35. How can I authenticate if I need to change my SIM card?
    Changing your Mobile phone SIM card will not affect the way you authenticate (even if it changes your phone number) because the Duo Mobile app is tied to your smartphone’s hardware security module (HSM). You should still be able to accept a push or generate a passcode from the Duo Mobile app (even when your smartphone is in airplane mode or lacks cell/wi-fi service).
     
36. What if I don't have cellular or wireless (Wi-Fi) service on my smartphone?
    You cannot authenticate using Duo Push without internet access. You cannot authenticate with SMS without phone service. You can request a single-use passcode directly from the Duo Mobile app, even when your smartphone or tablet is in airplane mode or lacks cell service. Simply open the app and tap the down arrow or key icon located at the upper right-hand corner of your smartphone next to "San Diego County Office of E..." This will generate a six-digit temporary passcode. Enter the six-digit code provided on your smartphone in the Multi-Factor Authentication portal to complete the authentication process.
     
37. What do I have to do when I change my phone or add another phone?
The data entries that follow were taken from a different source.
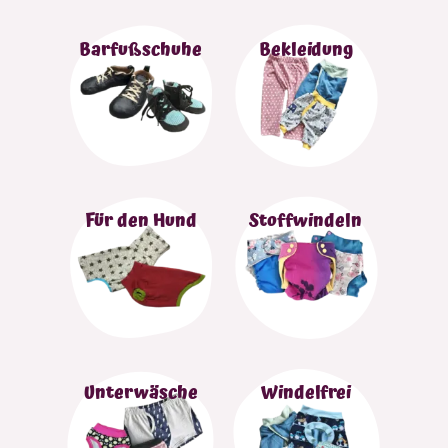
Barfußschuhe
Bekleidung
Für den Hund
Stoffwindeln
Unterwäsche
Windelfrei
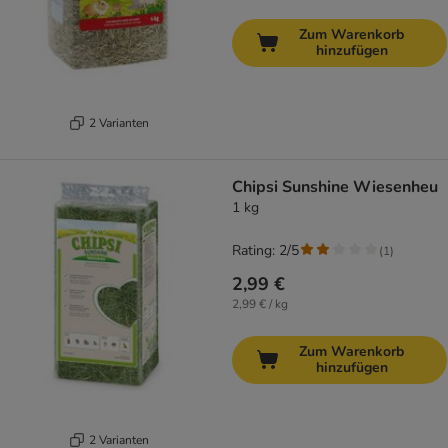
Zum Warenkorb
hinzufügen
2 Varianten
Chipsi Sunshine Wiesenheu
1 kg
Rating: 2/5
(
1
)
2,99 €
2,99 € / kg
Zum Warenkorb
hinzufügen
2 Varianten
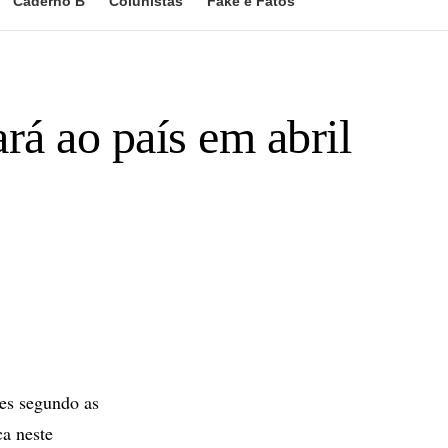
Caderno B
Colunistas
Fake e Fatos
rá ao país em abril
es segundo as
ca neste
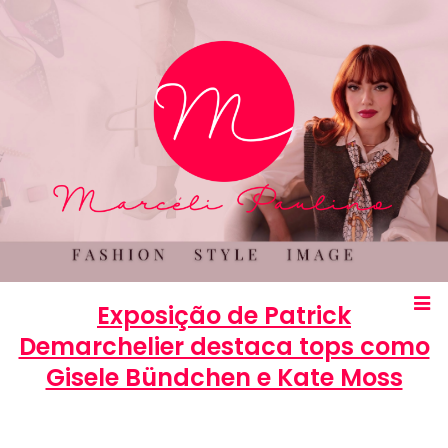
Exposição de Patrick
Demarchelier destaca tops como
Gisele Bündchen e Kate Moss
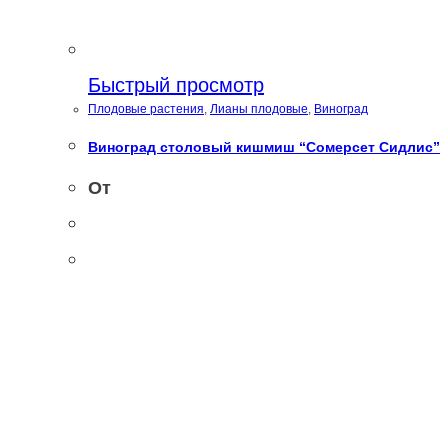
Быстрый просмотр
Плодовые растения
,
Лианы плодовые
,
Виноград
Виноград столовый кишмиш “Сомерсет Сидлис”
От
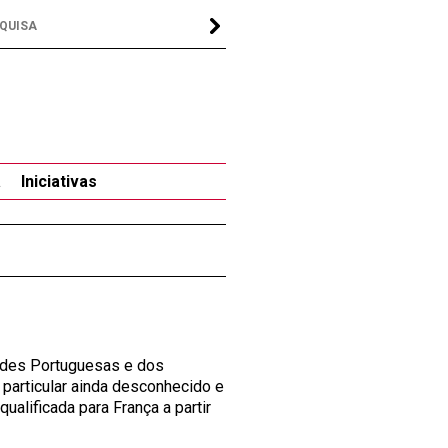
a
Iniciativas
ades Portuguesas e dos
 particular ainda desconhecido e
ualificada para França a partir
    You may add new devices via the Duo self-service portal. If you upgrade to a new smartphone or want to add a tablet as a 2nd device. Be sure to deactivate your old devices and register the new one using the Duo self-service portal. You may also contact the ITS Computer Support Service at 858-298-2205 for assistance.
     
38. What do I need to do before using my mobile phone with MFA?
    SDCOE Employees will require to fill out SDCOE Secure Access (MFA) for Personal Mobile Phone Form.
     
39. Do I need to use MFA-Duo to login to my workstation?
    Not currently, though some systems will require this in the future.